Dengan UU Cipta Kerja, harapannya, hal ini dapat diselesaikan dengan mendorong produktivitas untuk menjadi daya saing atau daya ungkit perekonomian.
Prof. Dr. Tadjuddin Noer Effendi, M.A., melihat bahwa UU Cipta Kerja ini dibentuk untuk membuat sebuah ekosistem investasi seperti yang tertuang jelas pada pasal 7. Menurutnya, UU Cipta Kerja ini terlambat jika dilihat dari sudut pandang studi pembangunan dan ketenagakerjaan.
“Seharusnya dilakukan 20 tahun lalu ketika terjadi perubahan luar biasa dalam demografi, angka tenaga kerja meningkat tajam, aliran tenaga kerja dari pertanian menuju non pertanian juga meningkat,” kata Guru Bersar Fakultas Ilmu Sosial dan Ilmu Politik ini.
Proses transformasi ekonomi secara teoritis akan beriringan dengan proses peralihan angkatan kerja dari sektor pertanian menuju sektor industri. Mengapa demikian, karena setiap proses transformasi akan menyebabkan terjadinya perubahan sosial dari budaya kerja, jaminan pekerjaan dan jaminan hari tua. Di Indonesia, peralihan tenaga kerja bukan dari sektor pertanian menuju industri, tetapi transformasinya dari sektor pertanian menuju sektor informal. Sebanyak 60% tenaga kerja di sektor informal dan 40% di sektor formal. Sedangkan sektor informal didominasi oleh pekerjaan yang berpenghasilan rendah.
“Tidak berjalannya proses transformasi dari sektor formal ke industri memunculkan gejala pengangguran. Hal ini yang menyebabkan selama 20 tahun terakhir jumlah pengangguran kita tinggi,” jelasnya.

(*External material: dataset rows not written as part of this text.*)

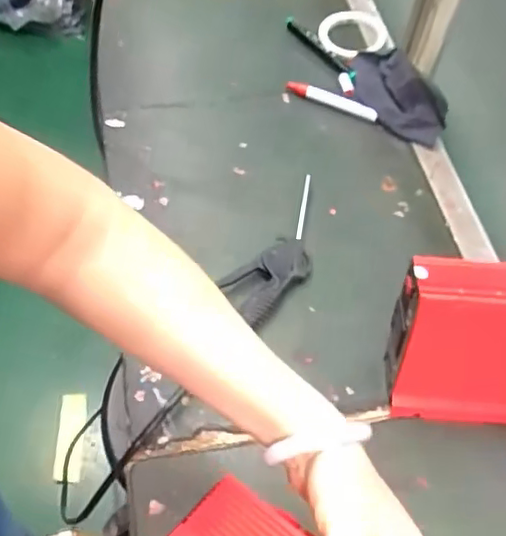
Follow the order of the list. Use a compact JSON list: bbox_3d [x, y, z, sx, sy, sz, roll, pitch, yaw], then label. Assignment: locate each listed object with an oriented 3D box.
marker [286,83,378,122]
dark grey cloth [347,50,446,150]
[{"bbox_3d":[0.108,-0.230,0.839,0.131,0.017,0.021,26,61,15],"label":"marker"},{"bbox_3d":[0.189,-0.246,0.818,0.078,0.070,0.181,-22,61,-15],"label":"dark grey cloth"}]

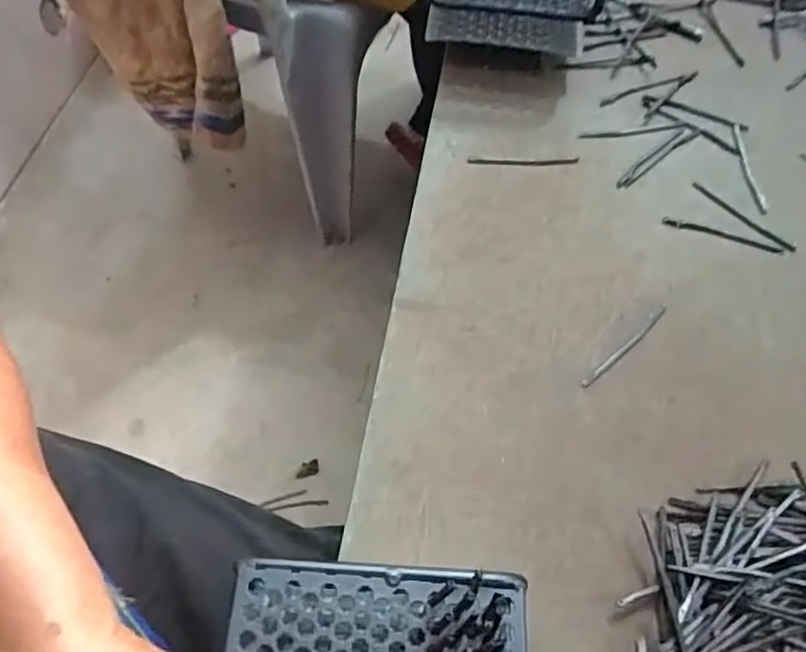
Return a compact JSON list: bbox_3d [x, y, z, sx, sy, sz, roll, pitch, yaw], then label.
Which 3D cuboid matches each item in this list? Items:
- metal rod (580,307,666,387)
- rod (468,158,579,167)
[{"bbox_3d":[0.167,0.016,0.493,0.097,0.006,0.006,-38,67,-19],"label":"metal rod"},{"bbox_3d":[0.106,-0.144,0.583,0.098,0.004,0.008,2,61,1],"label":"rod"}]

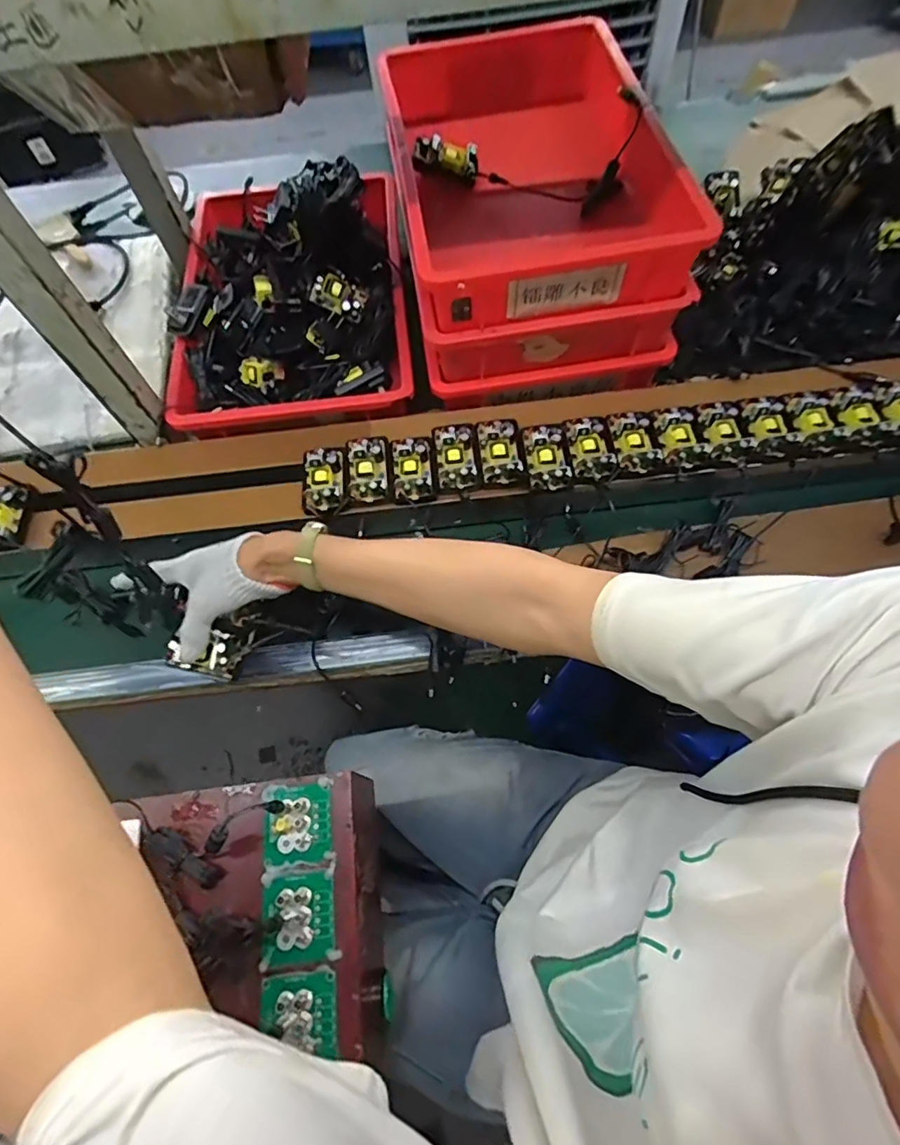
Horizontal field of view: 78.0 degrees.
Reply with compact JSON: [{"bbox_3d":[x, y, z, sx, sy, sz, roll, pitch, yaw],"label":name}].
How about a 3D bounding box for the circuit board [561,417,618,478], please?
[{"bbox_3d":[0.153,-0.139,0.609,0.044,0.020,0.072,-13,65,-2],"label":"circuit board"}]

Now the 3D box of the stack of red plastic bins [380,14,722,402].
[{"bbox_3d":[0.087,-0.464,0.670,0.280,0.166,0.467,-9,65,-1],"label":"stack of red plastic bins"}]

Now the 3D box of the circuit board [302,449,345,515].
[{"bbox_3d":[-0.139,-0.106,0.612,0.045,0.016,0.082,-5,65,1],"label":"circuit board"}]

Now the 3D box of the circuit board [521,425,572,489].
[{"bbox_3d":[0.105,-0.131,0.607,0.046,0.022,0.076,-6,65,1],"label":"circuit board"}]

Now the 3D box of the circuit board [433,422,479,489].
[{"bbox_3d":[0.005,-0.133,0.617,0.046,0.019,0.084,-4,65,1],"label":"circuit board"}]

Gubernur Jawa Tengah sekaligus Ketua Umum PP KAGAMA, Ganjar Pranowo menyampaikan bahwa beberapa hal yang perlu disorot adalah buruh dan perusahaan selama ini hanya belum menemukan solusi mengenai outsourcing, alih daya, lembur, upah, hingga PHK. Selain itu diperlukan regulasi untuk meningkatkan produktivitas dan menentukan struktur skala upah di tingkat perusahaan.

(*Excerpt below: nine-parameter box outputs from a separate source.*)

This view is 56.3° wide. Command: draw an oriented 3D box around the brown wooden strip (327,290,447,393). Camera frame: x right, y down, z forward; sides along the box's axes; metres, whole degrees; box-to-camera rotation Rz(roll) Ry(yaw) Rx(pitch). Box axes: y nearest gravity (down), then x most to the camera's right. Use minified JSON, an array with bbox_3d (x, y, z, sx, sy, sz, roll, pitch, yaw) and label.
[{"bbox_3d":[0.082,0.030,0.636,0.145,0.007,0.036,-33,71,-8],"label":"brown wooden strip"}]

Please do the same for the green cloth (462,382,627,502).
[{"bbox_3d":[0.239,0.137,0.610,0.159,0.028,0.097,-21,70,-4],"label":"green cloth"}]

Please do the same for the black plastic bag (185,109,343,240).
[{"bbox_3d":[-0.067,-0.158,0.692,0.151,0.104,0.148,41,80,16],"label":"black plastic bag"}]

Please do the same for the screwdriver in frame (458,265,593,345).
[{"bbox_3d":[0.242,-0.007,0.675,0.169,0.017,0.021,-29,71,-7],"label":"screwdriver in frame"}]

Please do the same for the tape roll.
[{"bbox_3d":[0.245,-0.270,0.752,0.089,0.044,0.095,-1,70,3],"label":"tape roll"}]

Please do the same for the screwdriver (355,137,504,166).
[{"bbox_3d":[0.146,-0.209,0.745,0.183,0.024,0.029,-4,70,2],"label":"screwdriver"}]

UU Nomor 11 Tahun 2020 tentang Cipta Kerja ini masih memeiliki beberapa kelemahan, namun beragam masukan yang inovatif patut diapresiasi mengingat hal ini tidak terlepas dari perbaikan sistem dari masa lalu yang terbilang kronik. Banyak langkah-langkah perbaikan yang dilakukan para pakar untuk menyempurnakan peraturan bagi perbaikan persoalan ketenagakerjaan di Indonesia.